Already I can predict some basic themes that will undoubtedly be part of a data-based theory of adult sexuality. It is clearly not going to be the identical story to the one Freud told, with his particular, well-defined, universal stages of childhood and repression. But, based on my first look at PornHub data, I am absolutely certain the final verdict on adult sexuality will feature some key themes that Freud emphasized. Childhood will play a major role. So will mothers.
It likely would have been impossible to analyze Freud in this way ten years ago. It certainly would have been impossible eighty years ago, when Freud was still alive. So let’s think through why these data sources helped. This exercise can help us understand why Big Data is so powerful.
Remember, we have said that just having mounds and mounds of data by itself doesn’t automatically generate insights. Data size, by itself, is overrated. Why, then, is Big Data so powerful? Why will it create a revolution in how we see ourselves? There are, I claim, four unique powers of Big Data. This analysis of Freud provides a good illustration of them.
You may have noticed, to begin with, that we’re taking pornography seriously in this discussion of Freud. And we are going to utilize data from pornography frequently in this book. Somewhat surprisingly, porn data is rarely utilized by sociologists, most of whom are comfortable relying on the traditional survey datasets they have built their careers on. But a moment’s reflection shows that the widespread use of porn—and the search and views data that comes with it—is the most important development in our ability to understand human sexuality in, well . . . Actually, it’s probably the most important ever. It is data that Schopenhauer, Nietzsche, Freud, and Foucault would have drooled over. This data did not exist when they were alive. It did not exist a couple decades ago. It exists now. There are many unique data sources, on a range of topics, that give us windows into areas about which we could previously just guess. Offering up new types of data is the first power of Big Data.
The porn data and the Google search data are not just new; they are honest. In the pre-digital age, people hid their embarrassing thoughts from other people. In the digital age, they still hide them from other people, but not from the internet and in particular sites such as Google and PornHub, which protect their anonymity. These sites function as a sort of digital truth serum—hence our ability to uncover a widespread fascination with incest. Big Data allows us to finally see what people really want and really do, not what they say they want and say they do. Providing honest data is the second power of Big Data.
Because there is now so much data, there is meaningful information on even tiny slices of a population. We can compare, say, the number of people who dream of cucumbers versus those who dream of tomatoes. Allowing us to zoom in on small subsets of people is the third power of Big Data.

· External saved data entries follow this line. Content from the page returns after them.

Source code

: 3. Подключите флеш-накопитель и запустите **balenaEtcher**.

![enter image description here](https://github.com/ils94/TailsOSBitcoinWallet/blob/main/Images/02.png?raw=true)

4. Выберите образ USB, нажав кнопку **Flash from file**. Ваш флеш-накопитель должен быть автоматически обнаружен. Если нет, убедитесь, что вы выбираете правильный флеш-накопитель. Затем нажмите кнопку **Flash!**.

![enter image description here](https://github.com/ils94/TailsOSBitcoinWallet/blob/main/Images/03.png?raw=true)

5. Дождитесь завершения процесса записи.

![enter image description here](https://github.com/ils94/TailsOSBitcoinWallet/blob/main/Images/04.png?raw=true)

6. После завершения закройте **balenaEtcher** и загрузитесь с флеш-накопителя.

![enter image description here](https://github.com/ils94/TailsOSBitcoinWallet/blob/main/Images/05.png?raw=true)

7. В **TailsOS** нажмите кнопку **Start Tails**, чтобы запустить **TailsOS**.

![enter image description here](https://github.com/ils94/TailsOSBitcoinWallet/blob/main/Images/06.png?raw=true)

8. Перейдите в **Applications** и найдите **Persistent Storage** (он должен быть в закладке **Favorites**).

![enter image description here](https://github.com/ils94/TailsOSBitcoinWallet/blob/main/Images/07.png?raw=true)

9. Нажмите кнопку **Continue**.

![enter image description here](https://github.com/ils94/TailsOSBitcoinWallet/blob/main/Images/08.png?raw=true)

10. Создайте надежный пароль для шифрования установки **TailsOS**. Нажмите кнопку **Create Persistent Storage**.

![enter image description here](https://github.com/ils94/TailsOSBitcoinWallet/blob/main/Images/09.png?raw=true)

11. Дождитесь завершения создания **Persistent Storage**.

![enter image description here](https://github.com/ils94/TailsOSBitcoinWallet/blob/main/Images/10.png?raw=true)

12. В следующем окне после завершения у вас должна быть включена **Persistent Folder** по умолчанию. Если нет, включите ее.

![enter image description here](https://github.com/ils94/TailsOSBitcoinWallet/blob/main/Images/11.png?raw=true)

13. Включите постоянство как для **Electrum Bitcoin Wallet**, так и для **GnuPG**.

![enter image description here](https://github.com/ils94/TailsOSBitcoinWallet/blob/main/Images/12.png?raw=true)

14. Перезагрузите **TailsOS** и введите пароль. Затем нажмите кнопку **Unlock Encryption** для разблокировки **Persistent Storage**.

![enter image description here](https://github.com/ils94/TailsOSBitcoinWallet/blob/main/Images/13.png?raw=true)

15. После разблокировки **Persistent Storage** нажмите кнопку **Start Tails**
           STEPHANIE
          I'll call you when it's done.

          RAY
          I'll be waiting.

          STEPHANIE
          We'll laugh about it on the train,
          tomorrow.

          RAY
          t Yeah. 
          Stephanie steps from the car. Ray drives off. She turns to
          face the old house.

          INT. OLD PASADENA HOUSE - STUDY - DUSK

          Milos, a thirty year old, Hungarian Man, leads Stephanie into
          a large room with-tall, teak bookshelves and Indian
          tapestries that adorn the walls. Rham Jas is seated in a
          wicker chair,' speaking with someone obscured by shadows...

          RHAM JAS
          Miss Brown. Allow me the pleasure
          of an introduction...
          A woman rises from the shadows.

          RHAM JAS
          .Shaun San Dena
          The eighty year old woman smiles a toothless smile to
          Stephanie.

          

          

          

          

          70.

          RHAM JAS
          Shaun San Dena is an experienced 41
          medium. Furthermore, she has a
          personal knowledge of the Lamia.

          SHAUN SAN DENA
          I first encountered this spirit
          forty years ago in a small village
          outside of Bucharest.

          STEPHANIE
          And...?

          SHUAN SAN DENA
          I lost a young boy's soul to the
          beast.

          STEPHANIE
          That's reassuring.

Big Data has one more impressive power—one that was not utilized in my quick study of Freud but could be in a future one: it allows us to undertake rapid, controlled experiments. This allows us to test for causality, not merely correlations. These kinds of tests are mostly used by businesses now, but they will prove a powerful tool for social scientists. Allowing us to do many causal experiments is the fourth power of Big Data.

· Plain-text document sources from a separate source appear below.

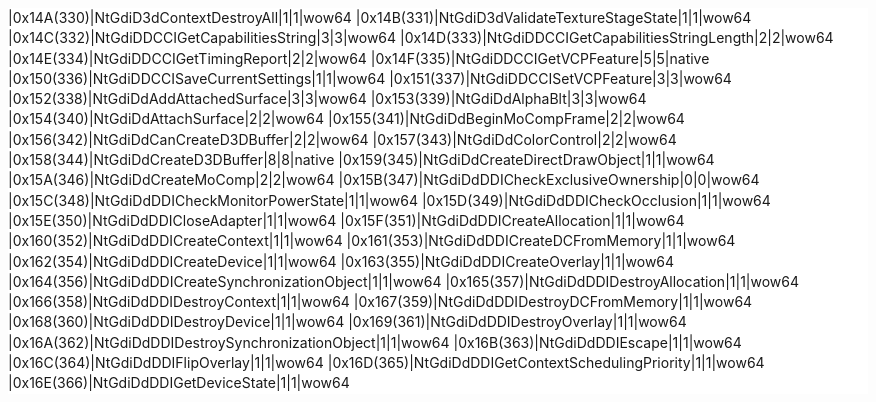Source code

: |0x14A(330)|NtGdiD3dContextDestroyAll|1|1|wow64
|0x14B(331)|NtGdiD3dValidateTextureStageState|1|1|wow64
|0x14C(332)|NtGdiDDCCIGetCapabilitiesString|3|3|wow64
|0x14D(333)|NtGdiDDCCIGetCapabilitiesStringLength|2|2|wow64
|0x14E(334)|NtGdiDDCCIGetTimingReport|2|2|wow64
|0x14F(335)|NtGdiDDCCIGetVCPFeature|5|5|native
|0x150(336)|NtGdiDDCCISaveCurrentSettings|1|1|wow64
|0x151(337)|NtGdiDDCCISetVCPFeature|3|3|wow64
|0x152(338)|NtGdiDdAddAttachedSurface|3|3|wow64
|0x153(339)|NtGdiDdAlphaBlt|3|3|wow64
|0x154(340)|NtGdiDdAttachSurface|2|2|wow64
|0x155(341)|NtGdiDdBeginMoCompFrame|2|2|wow64
|0x156(342)|NtGdiDdCanCreateD3DBuffer|2|2|wow64
|0x157(343)|NtGdiDdColorControl|2|2|wow64
|0x158(344)|NtGdiDdCreateD3DBuffer|8|8|native
|0x159(345)|NtGdiDdCreateDirectDrawObject|1|1|wow64
|0x15A(346)|NtGdiDdCreateMoComp|2|2|wow64
|0x15B(347)|NtGdiDdDDICheckExclusiveOwnership|0|0|wow64
|0x15C(348)|NtGdiDdDDICheckMonitorPowerState|1|1|wow64
|0x15D(349)|NtGdiDdDDICheckOcclusion|1|1|wow64
|0x15E(350)|NtGdiDdDDICloseAdapter|1|1|wow64
|0x15F(351)|NtGdiDdDDICreateAllocation|1|1|wow64
|0x160(352)|NtGdiDdDDICreateContext|1|1|wow64
|0x161(353)|NtGdiDdDDICreateDCFromMemory|1|1|wow64
|0x162(354)|NtGdiDdDDICreateDevice|1|1|wow64
|0x163(355)|NtGdiDdDDICreateOverlay|1|1|wow64
|0x164(356)|NtGdiDdDDICreateSynchronizationObject|1|1|wow64
|0x165(357)|NtGdiDdDDIDestroyAllocation|1|1|wow64
|0x166(358)|NtGdiDdDDIDestroyContext|1|1|wow64
|0x167(359)|NtGdiDdDDIDestroyDCFromMemory|1|1|wow64
|0x168(360)|NtGdiDdDDIDestroyDevice|1|1|wow64
|0x169(361)|NtGdiDdDDIDestroyOverlay|1|1|wow64
|0x16A(362)|NtGdiDdDDIDestroySynchronizationObject|1|1|wow64
|0x16B(363)|NtGdiDdDDIEscape|1|1|wow64
|0x16C(364)|NtGdiDdDDIFlipOverlay|1|1|wow64
|0x16D(365)|NtGdiDdDDIGetContextSchedulingPriority|1|1|wow64
|0x16E(366)|NtGdiDdDDIGetDeviceState|1|1|wow64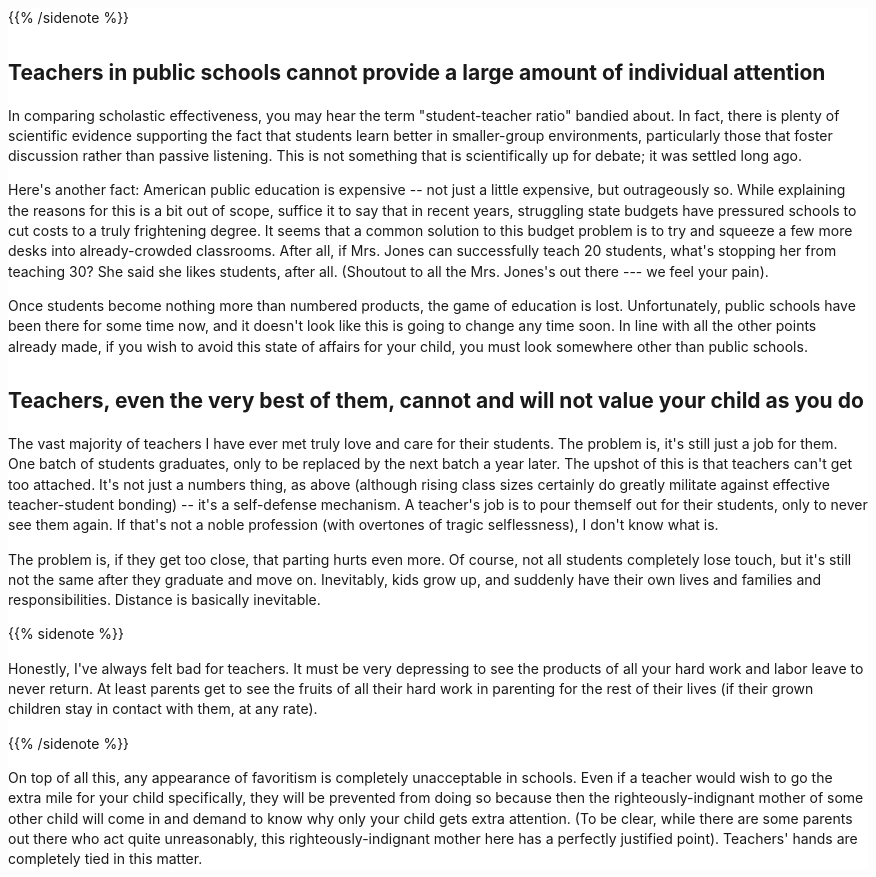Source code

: {{% /sidenote %}}

## Teachers in public schools cannot provide a large amount of individual attention

In comparing scholastic effectiveness, you may hear the term "student-teacher ratio" bandied about. In fact, there is plenty of scientific evidence supporting the fact that students learn better in smaller-group environments, particularly those that foster discussion rather than passive listening. This is not something that is scientifically up for debate; it was settled long ago.

Here's another fact: American public education is expensive -- not just a little expensive, but outrageously so. While explaining the reasons for this is a bit out of scope, suffice it to say that in recent years, struggling state budgets have pressured schools to cut costs to a truly frightening degree. It seems that a common solution to this budget problem is to try and squeeze a few more desks into already-crowded classrooms. After all, if Mrs. Jones can successfully teach 20 students, what's stopping her from teaching 30? She said she likes students, after all. (Shoutout to all the Mrs. Jones's out there --- we feel your pain).

Once students become nothing more than numbered products, the game of education is lost. Unfortunately, public schools have been there for some time now, and it doesn't look like this is going to change any time soon. In line with all the other points already made, if you wish to avoid this state of affairs for your child, you must look somewhere other than public schools.

## Teachers, even the very best of them, cannot and will not value your child as you do

The vast majority of teachers I have ever met truly love and care for their students. The problem is, it's still just a job for them. One batch of students graduates, only to be replaced by the next batch a year later. The upshot of this is that teachers can't get too attached. It's not just a numbers thing, as above (although rising class sizes certainly do greatly militate against effective teacher-student bonding) -- it's a self-defense mechanism. A teacher's job is to pour themself out for their students, only to never see them again. If that's not a noble profession (with overtones of tragic selflessness), I don't know what is.

The problem is, if they get too close, that parting hurts even more. Of course, not all students completely lose touch, but it's still not the same after they graduate and move on. Inevitably, kids grow up, and suddenly have their own lives and families and responsibilities. Distance is basically inevitable.

{{% sidenote %}}

Honestly, I've always felt bad for teachers. It must be very depressing to see the products of all your hard work and labor leave to never return. At least parents get to see the fruits of all their hard work in parenting for the rest of their lives (if their grown children stay in contact with them, at any rate).

{{% /sidenote %}}

On top of all this, any appearance of favoritism is completely unacceptable in schools. Even if a teacher would wish to go the extra mile for your child specifically, they will be prevented from doing so because then the righteously-indignant mother of some other child will come in and demand to know why only your child gets extra attention. (To be clear, while there are some parents out there who act quite unreasonably, this righteously-indignant mother here has a perfectly justified point). Teachers' hands are completely tied in this matter.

Now it is time to unpack each of these powers and explore exactly why Big Data matters.
3
DATA REIMAGINED
At 6 A.M. on a particular Friday of every month, the streets of most of Manhattan will be largely desolate. The stores lining these streets will be closed, their fa?ades covered by steel security gates, the apartments above dark and silent.
The floors of Goldman Sachs, the global investment banking institution in lower Manhattan, on the other hand, will be brightly lit, its elevators taking thousands of workers to their desks. By 7 A.M. most of these desks will be occupied.